Remote Data

Remote Data#

Overview#

Paidiverpy supports remote data sources for input_path, output_path, and metadata_path in the configuration file. This allows you to work with data stored in cloud storage services, such as Amazon S3, without needing to download it locally. The package can handle both public and private data sources, enabling seamless integration with various data storage solutions. This section explains how to configure and use remote data sources in your pipeline.

Configuring Remote Data#

To work with remote data, specify the data source path in the configuration file. The path can be a public or private URL. If the data source is private, credentials may be required.

### Configuration Parameters

The configuration file supports the following parameters:

  • input_path: Location of input data.

  • output_path: Destination for processed data.

  • metadata_path: Path to the metadata file.

### Public vs. Private Data Sources

#### Public URLs If the remote location has a public URL (e.g., starting with https://), no credentials are needed.

Example:

general:
  input_path: 'https://paidiver-o.s3-ext.jc.rl.ac.uk/paidiverpy/data/lazy_load_benthic/'
  output_path: 's3://bucket-name/output/data/path/'
  metadata_path: "https://paidiver-o.s3-ext.jc.rl.ac.uk/paidiverpy/data/lazy_load_benthic/metadata_ifdo_hf.json"
  metadata_type: 'IFDO'
  image_open_args: 'JPG'

steps:
  # Define pipeline steps

In this case, you can read data and metadata without authentication. However, credentials are required if saving output to a private S3 bucket (if you set output_path to a private S3 location).

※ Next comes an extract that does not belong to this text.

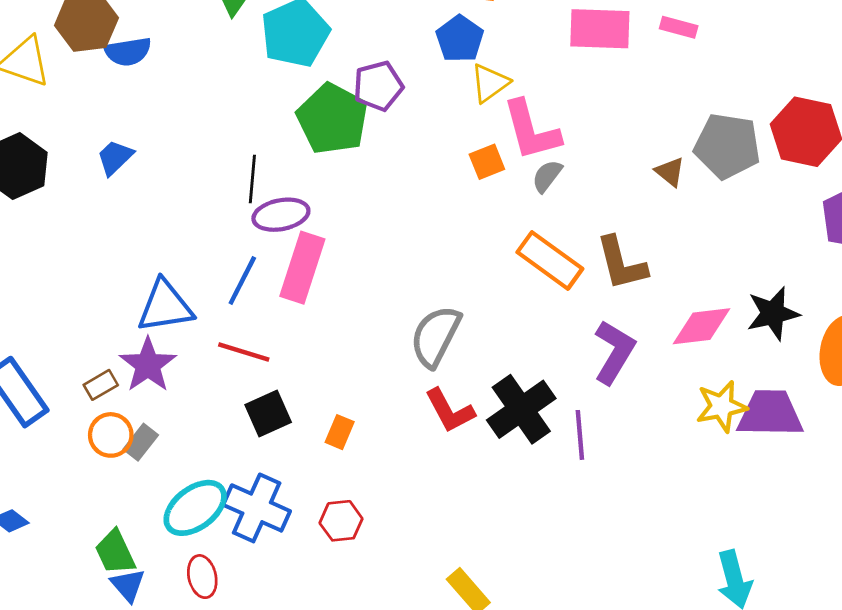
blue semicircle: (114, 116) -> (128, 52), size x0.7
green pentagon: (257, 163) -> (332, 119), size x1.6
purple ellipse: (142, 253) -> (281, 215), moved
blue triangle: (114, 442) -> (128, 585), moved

#### Private URLs For private remote locations (e.g., starting with s3://), you must provide credentials as environment variables:

  • OS_SECRET

  • OS_TOKEN

  • OS_ENDPOINT

Failure to provide credentials when accessing private data will result in an error.

Example:

general:
  input_path: 's3://bucket-name/input/data/path/'
  output_path: 's3://bucket-name/output/data/path/'
  metadata_path: 's3://bucket-name/metadata/path/metadata.json'
  metadata_type: 'IFDO'
  image_open_args: 'JPG'

steps:
  # Define pipeline steps

In this case, ensure the necessary environment variables are set before running the pipeline.

### Saving Output Data At the end of the pipeline, if output saving is enabled, the processed images will be stored in the specified S3 output directory.

Note

For details on the configuration file format, refer to the Configuration File section.